Rows from a data collection
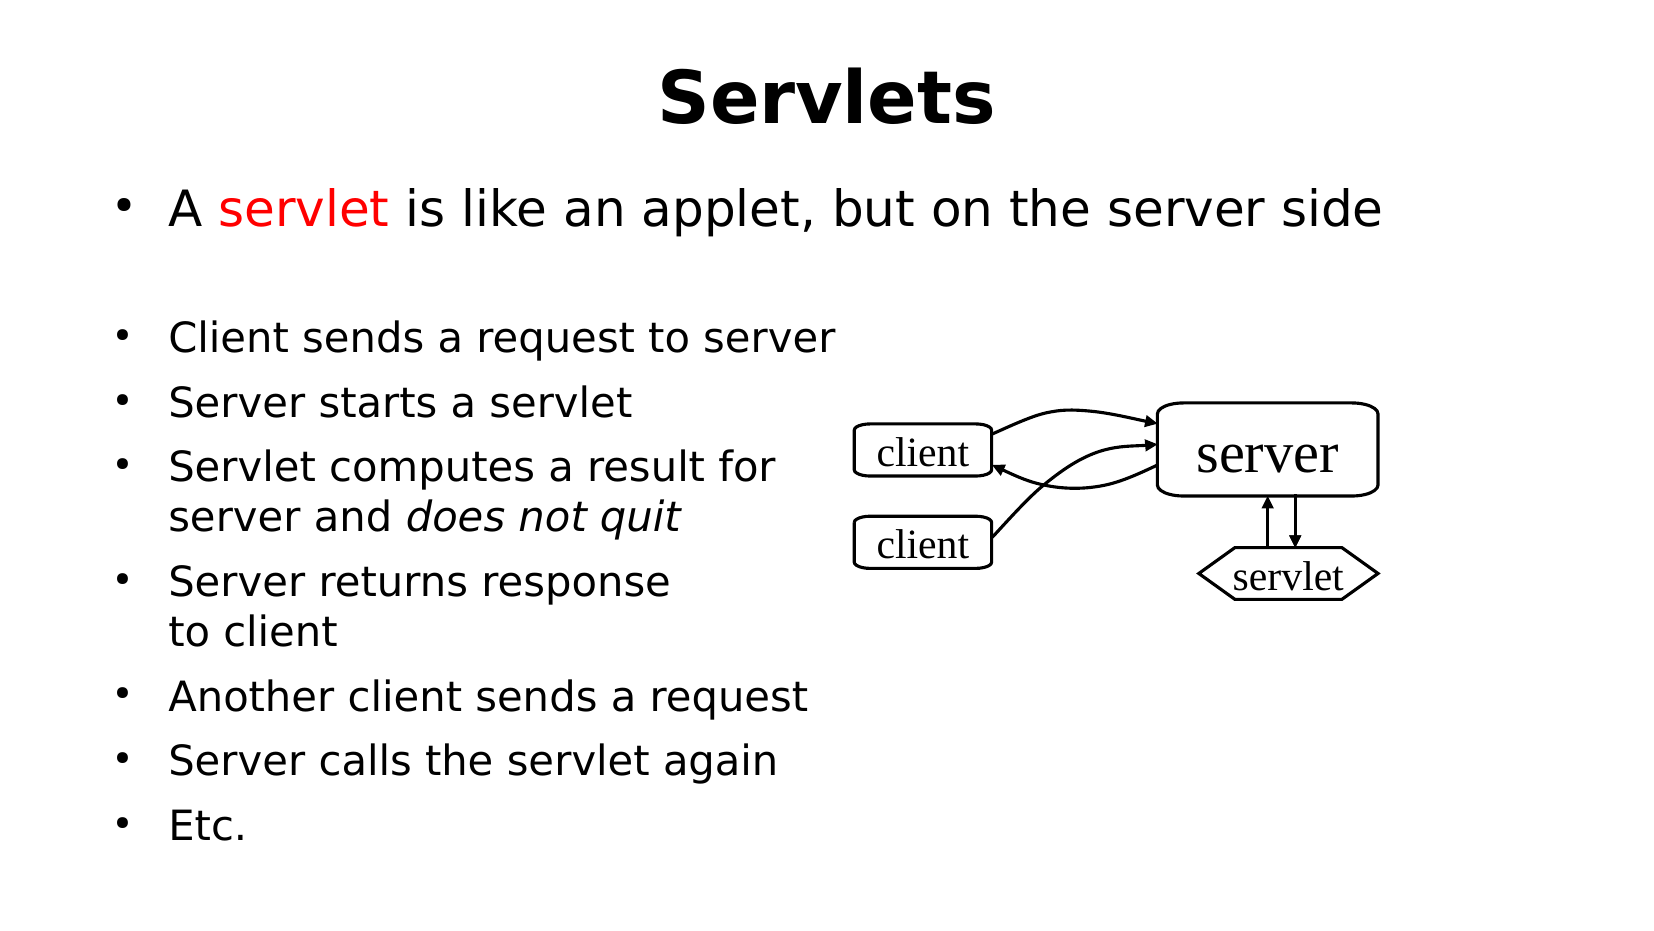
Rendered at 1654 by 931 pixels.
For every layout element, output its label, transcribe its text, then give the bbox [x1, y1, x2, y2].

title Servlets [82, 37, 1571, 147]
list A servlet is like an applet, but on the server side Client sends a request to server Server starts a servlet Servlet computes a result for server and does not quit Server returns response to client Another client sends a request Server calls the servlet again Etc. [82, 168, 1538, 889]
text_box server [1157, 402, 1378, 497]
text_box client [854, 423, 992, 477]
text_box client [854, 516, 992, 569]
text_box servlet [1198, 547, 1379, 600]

Written request => Copy all of the rows above word for word, omitting the pictures.

Finished task =>
Rendered at 1654 by 931 pixels.
For every layout element, output its label, transcribe its text, then give the bbox [x1, y1, x2, y2].

title Servlets [82, 37, 1571, 147]
list A servlet is like an applet, but on the server side Client sends a request to server Server starts a servlet Servlet computes a result for server and does not quit Server returns response to client Another client sends a request Server calls the servlet again Etc. [82, 168, 1538, 889]
text_box server [1157, 402, 1378, 497]
text_box client [854, 423, 992, 477]
text_box client [854, 516, 992, 569]
text_box servlet [1198, 547, 1379, 600]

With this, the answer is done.